Erken seçim olmayabilir ama başkanlık anayasası gündemde

Başbakan Ahmet Davutoğlu’nun gidişi ani ve hazin oldu.

Haberin Devamı

Biz de kestirmeden gidelim, kitabın ortasından konuşalım.

Davutoğlu’nun, en iyi Cumhurbaşkanı Tayyip Erdoğan’ın bildiği AK Parti mekanizmaları üzerinden görevi terke zorlanmasıyla siyasi atmosferi kökünden değiştiren bir durum çıktı ortaya.

Şu an gündemde olan fiili yarı-başkanlık sistemidir.

Yani başbakanın cumhurbaşkanının yüzde yüz bilgi ve onayı içinde hükümet ve parti işlerini yönetmesinin beklendiği bir sistem.

O nedenle 22 Mayıs’taki olağanüstü kongreden kimin başbakan olarak çıkacağının işin gidişatı üzerinde bir etkisi olmayacaktır.

O nedenle şu anda Ankara’da cevabını arayan iki kritik sorudan birisi “Başbakan kim olacak?” merakı değildir; Erdoğan kimi istiyorsa o olacaktır.
 
Oysa Davutoğlu örneği de Erdoğan’a gösterdi ki, işin içine insan unsuru girince, uygulamayı kitaba bağlamayınca olmuyor.

Bu sistem, Erdoğan Cumhurbaşkanı, AK Parti tek başına iktidar olduğu halde dün itibarıyla çatlamışsa, halk tarafından seçilmiş cumhurbaşkanıyla hükümet ayrı partilerden oluştuğunda daha derin çelişkiler çıkar.

Oysa Erdoğan şöyle düşünüyor: Ben yüzde 52 ile seçildim.

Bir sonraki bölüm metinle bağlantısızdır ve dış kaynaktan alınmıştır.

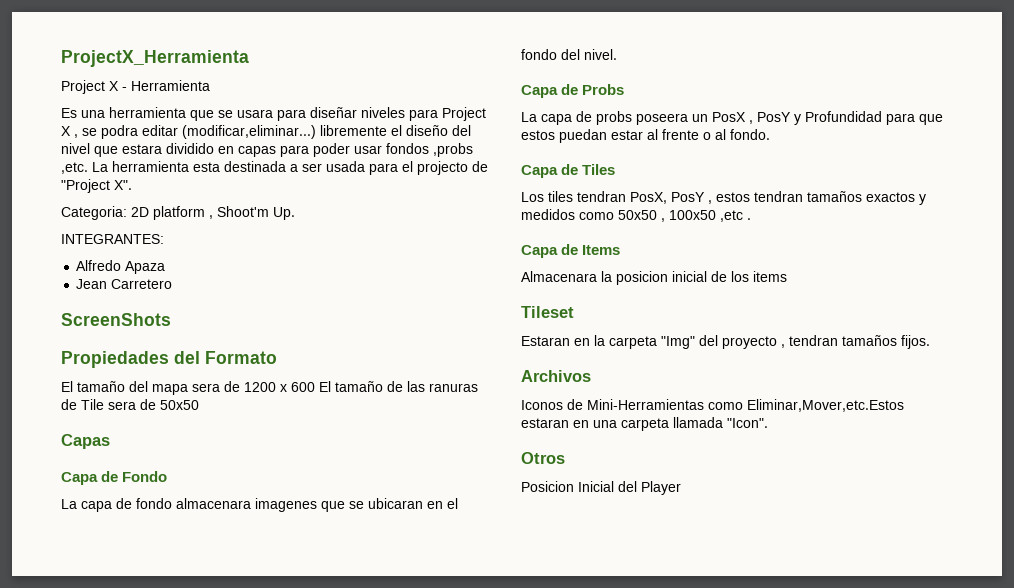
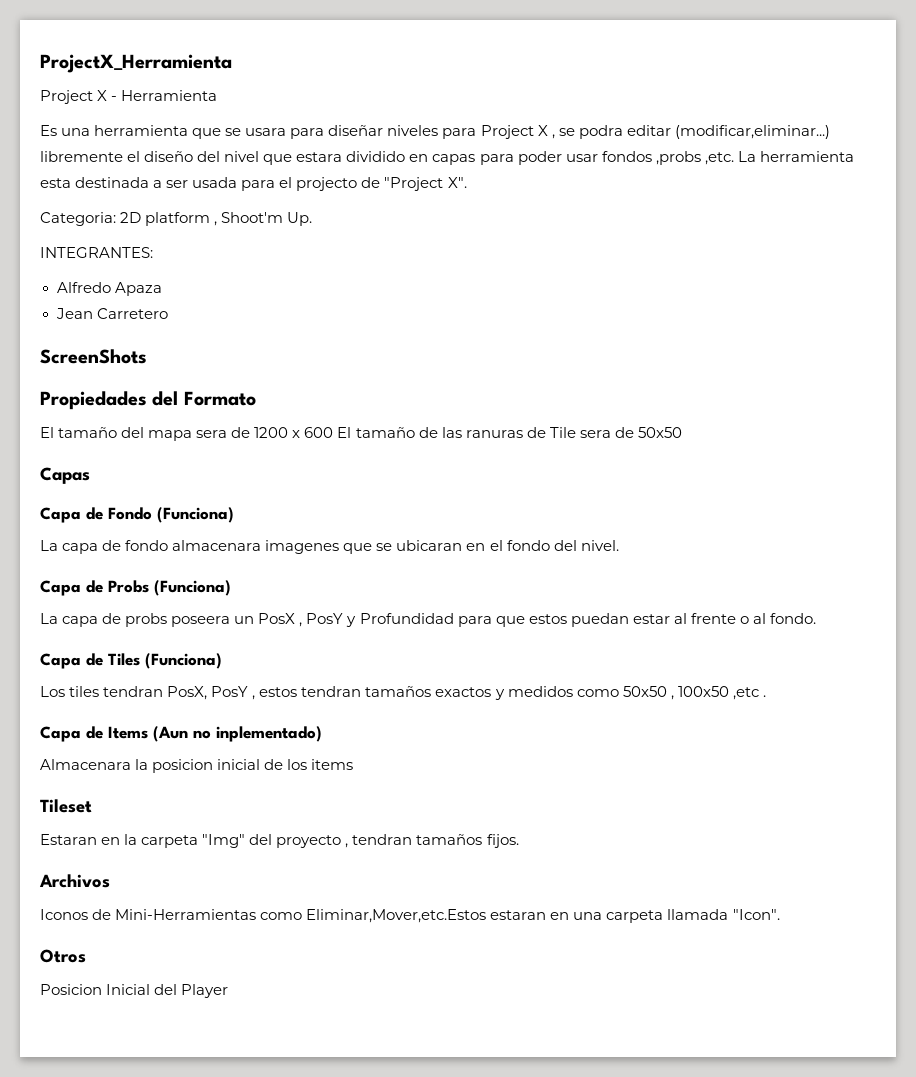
(168, 476) none -> [157,507,234,523] (Funciona)
(625, 89) none -> [154,580,231,596] (Funciona)
(616, 169) none -> [145,653,222,669] (Funciona)
(621, 250) none -> [153,726,322,742] (Aun no inplementado)

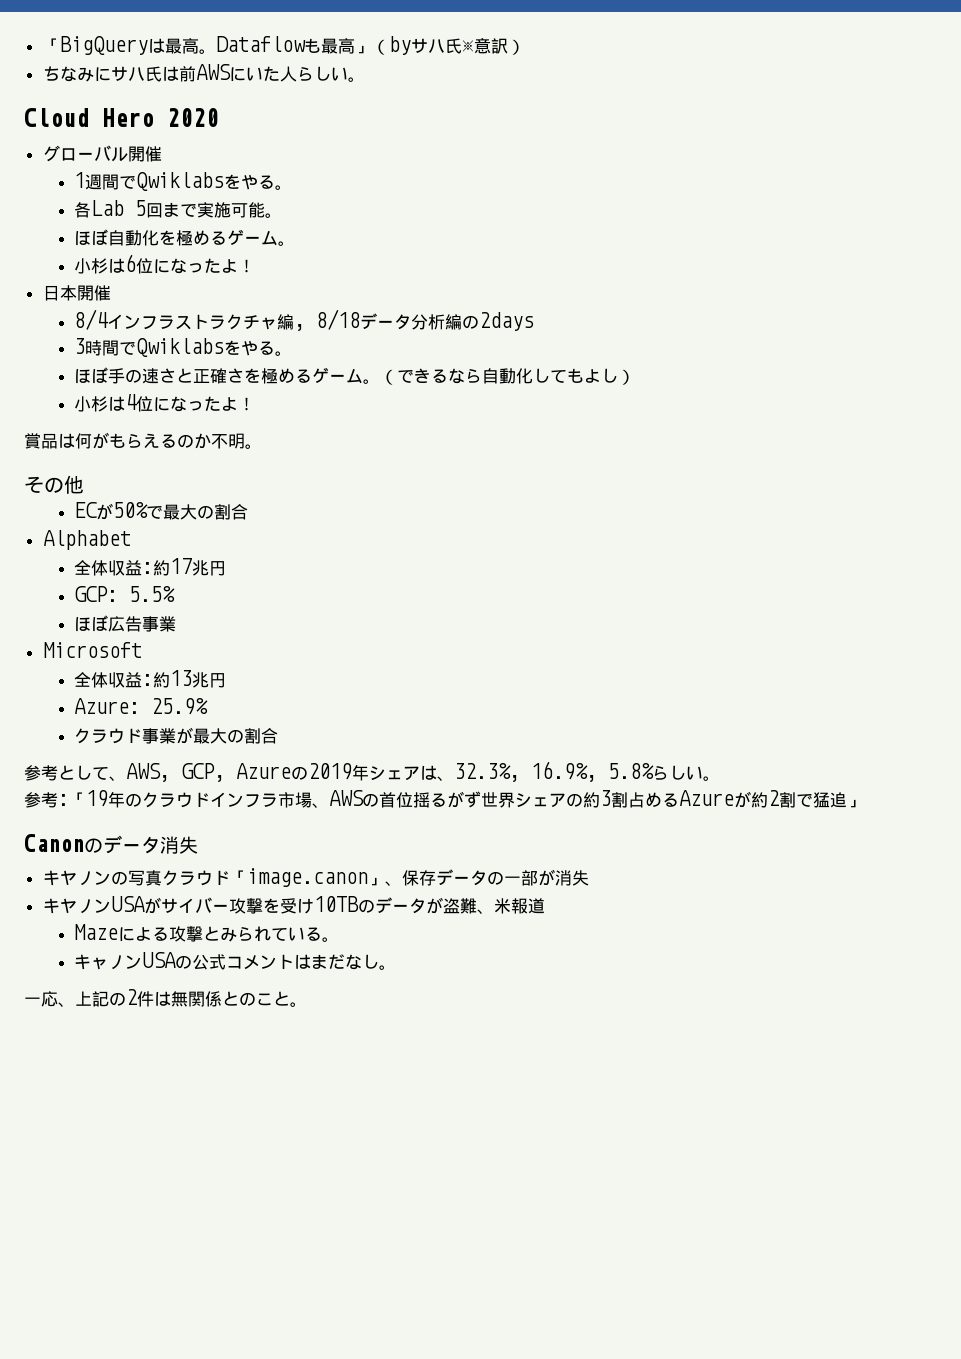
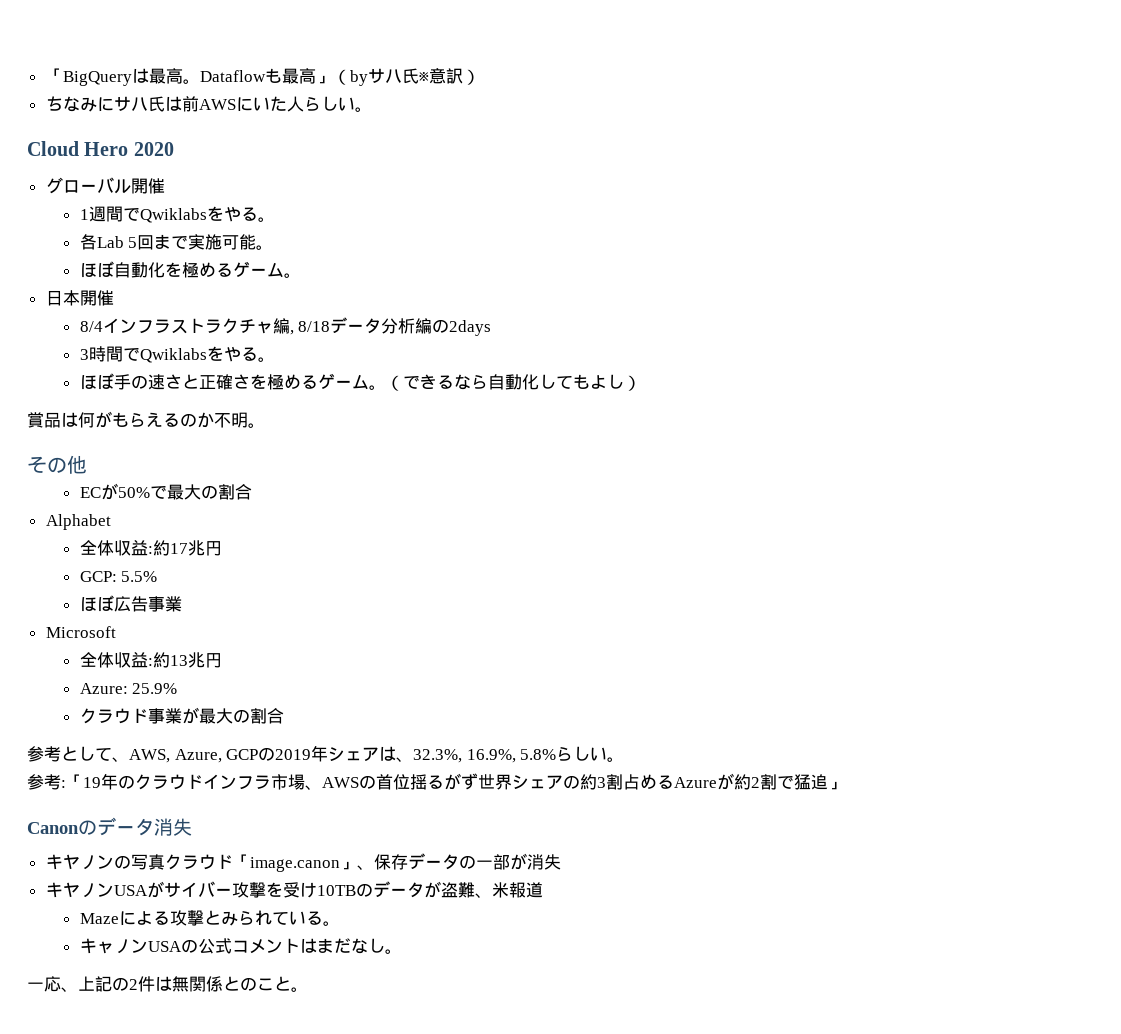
[74,254,256,274] // 小杉は6位になったよ！ -> (301, 275) none
[74,394,256,412] // 小杉は4位になったよ！ -> (641, 383) none
[181,763,291,782] GCP, Azure -> [174,749,259,763] Azure, GCP

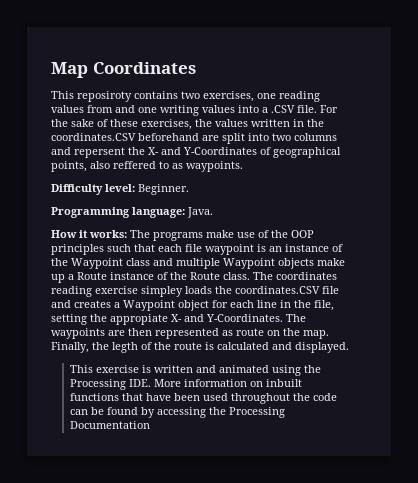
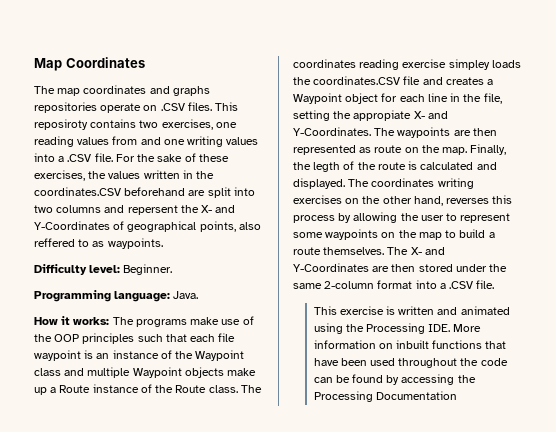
(196, 68) none -> [34,85,210,96] [34,102,212,113] The map coordinates and graphs repositories operate on .CSV files.
(349, 347) none -> [348,178,474,189] [293,195,513,206] [293,212,511,223] [293,229,495,240] [293,247,445,255] [293,263,508,272] [293,280,495,289] The coordinates writing exercises on the other hand, reverses this process by allowing the user to represent some waypoints on the map to build a route themselves. The X- and Y-Coordinates are then stored under the same 2-column format into a .CSV file.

Yürütmenin başı benim. Ama yetkilerimi kullanamıyorum. Mesela, başkomutan benim, ama
Genelkurmay ile MİT Başbakana bağlı. Verdiğim sözler var, yerine getiremiyorum, getiremedikçe de güç kaybediyorum.

Erdoğan’ın değişik zamanlarda değişik kişilere ifade ettiklerinin bir özetidir, mealidir bu.

Bu mantık içinde Meclis’e, parlamenter siteme, yargının yürütmeyi denetimine fazla yer yoktur.

Davutoğlu’nun muhalefet tarafından düşürülmeden, seçim kaybetmeden, istifa dahi etmeden gidişi, başkanlık sistemine doğru bir adım olmuştur ve görünüşte “Ne gerek var, böyle gider” denilse de bir Anayasa değişikliğini zorlamaktadır.

Öyleyse Ankara’daki ilk kritik soru olan “Anayasa değişikliği gelir mi?” sorusunun cevabı, “Muhtemelen gelir ve başkanlık sistemiyle gelir” olarak verilebilir.
 
İkinci soru “Erken seçim var mı?” sorusudur.

Her ne kadar MHP ile HDP’nin yüzde 10 barajı altında kalma hesaplarıyla erken seçim senaryoları kuruluyor olsa da, erken seçim ihtimali yüksek görünmüyor.

Birincisi, daha yedi ayını doldurmamış bir Meclis var ortada.

İkincisi, Erdoğan seçimi, sandığı çok seven bir siyasetçi, etrafında da bunu önerenler var, ama bir yandan doğu ve güneydoğuda bütün ateşiyle süren PKK ile mücadele, diğer yandan seçim ekonomisinin getireceği yeni yükler tereddüdü var.

Üçüncüsü, Davutoğlu örneği ortadayken ve ne olursa olsun tepelerinde erken seçim kılıcı sallanıyorken, AK Partili vekillerin her türlü oylamada fire vermeme ihtimali çok yüksek.

Erdoğan, 330 sınırını diğer partilerdeki, özellikle de MHP’deki çözülmeyle yakalayacağına inanırsa, erken seçimi pas geçip, anayasa değişikliği referandumu için kullanabilir o barutu.
 
Ortada başka sorular da var.

Mesela aylardır bekleyen bürokrasi atamaları… Onları, tabii Erdoğan’ın istediği doğrultuda Davutoğlu mu imzalayacak giderayak, yoksa 22 Mayıs sonrası yeni Başbakan mı?

Ama en önemlisi bu iki soru.

Cevabı özetleyelim: Erken seçim olmayabilir ama başkanlık anayasası gündemde.